The Court referred the case to the Probation Service for a pre-sanction report with consideration given to restorative justice. C pleaded guilty at an early opportunity and presented at interview as remorseful for the harm he caused and as taking responsibility for the offence. The Gardaí confirmed that he was cooperative in their dealings with him.

C’s Probation Officer requested support from the Restorative Justice and Victim Services Unit. The case was co-worked by two Probation Officers (the offender’s Probation Officer and one from the Unit) from this point. They explained restorative justice to C and discussed the range of different options, at which point the restorative conferencing model was agreed. They contacted the victim, who did not wish to participate, but asked that they represent her views within the process.

The Probation Officer from the Restorative Justice and Victim Services Unit acted as the facilitator, and the other Probation Officer participated. C was encouraged to nominate a support person to participate, and a female relative of his agreed to do so. A Caseworker from a charity that supports sex workers agreed to represent the victim’s perspective. In preparation, each participant was told about the conference and the principles of fairness, engagement, respect, safety and honesty over telephone and face-to-face meetings. The questions to be asked during the conference, based on the International Institute for Restorative Practice’s script, were also discussed with each person.

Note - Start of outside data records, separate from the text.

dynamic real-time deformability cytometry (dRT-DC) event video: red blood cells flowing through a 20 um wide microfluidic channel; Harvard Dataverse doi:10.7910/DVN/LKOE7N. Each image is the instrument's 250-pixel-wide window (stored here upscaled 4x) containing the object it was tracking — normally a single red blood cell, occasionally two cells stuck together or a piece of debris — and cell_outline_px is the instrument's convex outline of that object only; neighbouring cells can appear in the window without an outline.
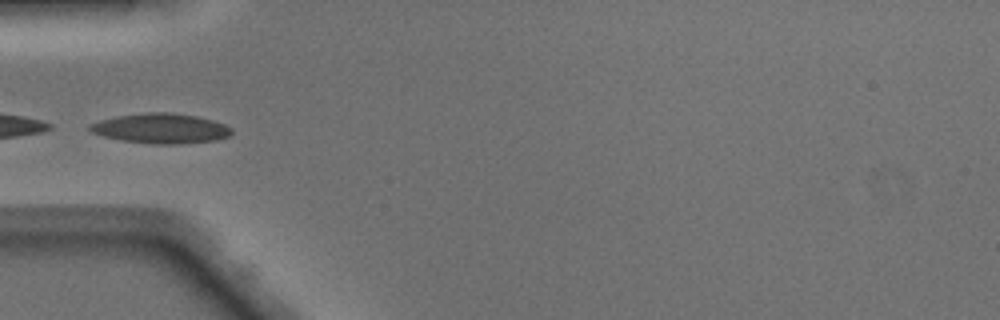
{"species": "Egyptian fruit bat (a non-hibernating species)", "species_latin": "Rousettus aegyptiacus", "temperature_condition": "warm", "stored_images_in_passage": 12, "camera_frame_rate_fps": 3000, "um_per_image_px": 0.085, "animal": {"sex": "male"}, "frame": {"image": 1, "passage_image": 1, "time_ms": 0.0, "image_size_px": [1000, 320], "cell_outline_px": [[232, 132], [228, 136], [216, 140], [176, 144], [152, 144], [120, 140], [104, 136], [92, 132], [88, 128], [88, 124], [100, 120], [116, 116], [148, 112], [172, 112], [196, 116], [212, 120], [224, 124], [232, 128]], "centroid_in_image_um": [13.65, 10.91], "position_along_channel_um": 71.3, "area_um2": 24.74}}
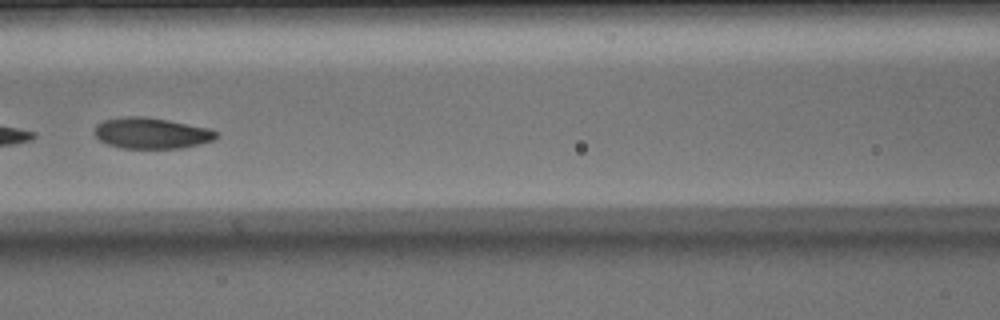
{"frame": {"image": 2, "passage_image": 7, "time_ms": 2.0, "image_size_px": [1000, 320], "cell_outline_px": [[220, 132], [216, 140], [184, 148], [120, 148], [108, 144], [100, 140], [92, 132], [96, 124], [104, 120], [124, 116], [140, 116], [168, 120], [208, 128]], "centroid_in_image_um": [12.88, 11.32], "position_along_channel_um": 153.7, "area_um2": 22.2}}
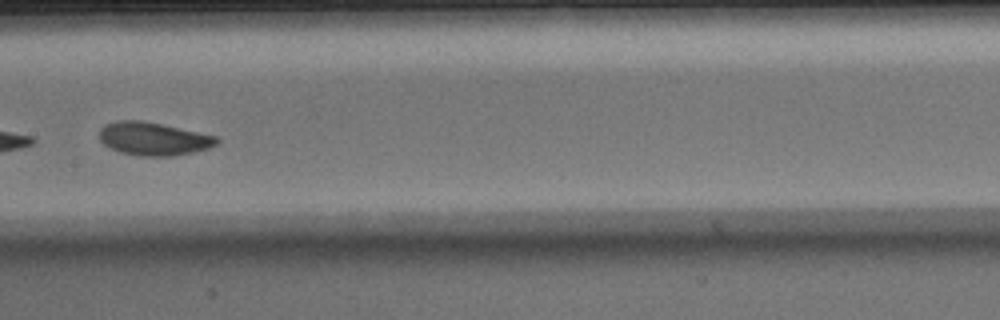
{"frame": {"image": 3, "passage_image": 10, "time_ms": 3.0, "image_size_px": [1000, 320], "cell_outline_px": [[220, 140], [216, 144], [208, 148], [192, 152], [172, 156], [140, 156], [120, 152], [104, 144], [100, 140], [100, 128], [104, 124], [116, 120], [140, 120], [160, 124], [216, 136]], "centroid_in_image_um": [13.01, 11.79], "position_along_channel_um": 194.4, "area_um2": 22.43}}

During the conference, C said that the offence occurred in the context of alcohol abuse. C outlined how he was anxious about going to the victim’s apartment and feared being robbed. He indicated that he was in a high state of anxiety when he committed the offence. C stated that his offending caused harm for the victim and her family, as well as himself and his own family.

The Caseworker from the NGO said that the victim had made a contract with C and he had unfairly broken that contract. The victim would have feared for her life and her friend’s life when C produced the knife. The Caseworker from the NGO explained how the victim would have been terrified. She said this terror was the worst thing for the victim. She said that the victim and her friend must have felt terror in order for them to contact the Gardaí: because of the nature of their work, sex workers are often fearful of going to the Gardaí when victimised by clients. C was told that the offence would affect the victim, her friend and their wider community for the rest of their lives.

C’s support person spoke about her shock when she heard about the incident. She was upset for the victim and her friend. She said that this behaviour was out of character for C and that she saw him as a good person. The Probation Officer also talked about the harm C had caused to the victim and that, especially given C’s remorse, they did not want C ever to harm anyone like this again.

C said that he had not fully understood the harm caused to the victim or her friend until speaking to the NGO’s Caseworker. He said he had no words to explain how he was feeling but indicated that he felt emotional. He said that if he could go back and change things, he would just have gone home. He spoke about his paranoia and fear, and that he had not thought about the victim’s fear. He said he could have made different choices. C said that he had learned from the meeting, but could not express it fully. He said he could now see the bigger picture and the lasting effect for the victim. 

The conference then agreed that C make a donation to a charity directly connected to the offence. It was also agreed that a letter of apology be prepared that stated to the victim how wrong the assault was. The group decided that C should also write to the victim’s friend and to his own former partner to explain and apologise for the offence.

Each participant felt that the conference was positive and allowed everybody to be heard. It had also ensured that the victim was front and centre of everyone’s minds. The conference was followed by tea and coffee where C spoke about his hopes for the future.

Following the conference, C agreed to complete the plan. He required ongoing support to write the letters. It took a number of drafts until he completed the first letter. He readily apologised but found it difficult to write about the harm caused. He sought support from his Probation Officer to complete these letters. The Probation Officer provided guidance but, crucially, the letters were written by him, in his own words. Ultimately, the letters were completed, sent to their intended recipients with the support of An Garda Síochána, and accepted by all the parties.

The Court finalised matters by way of a two-year suspended prison sentence, an order for financial compensation to the victim and a period of twelve months supervision by the Probation Service.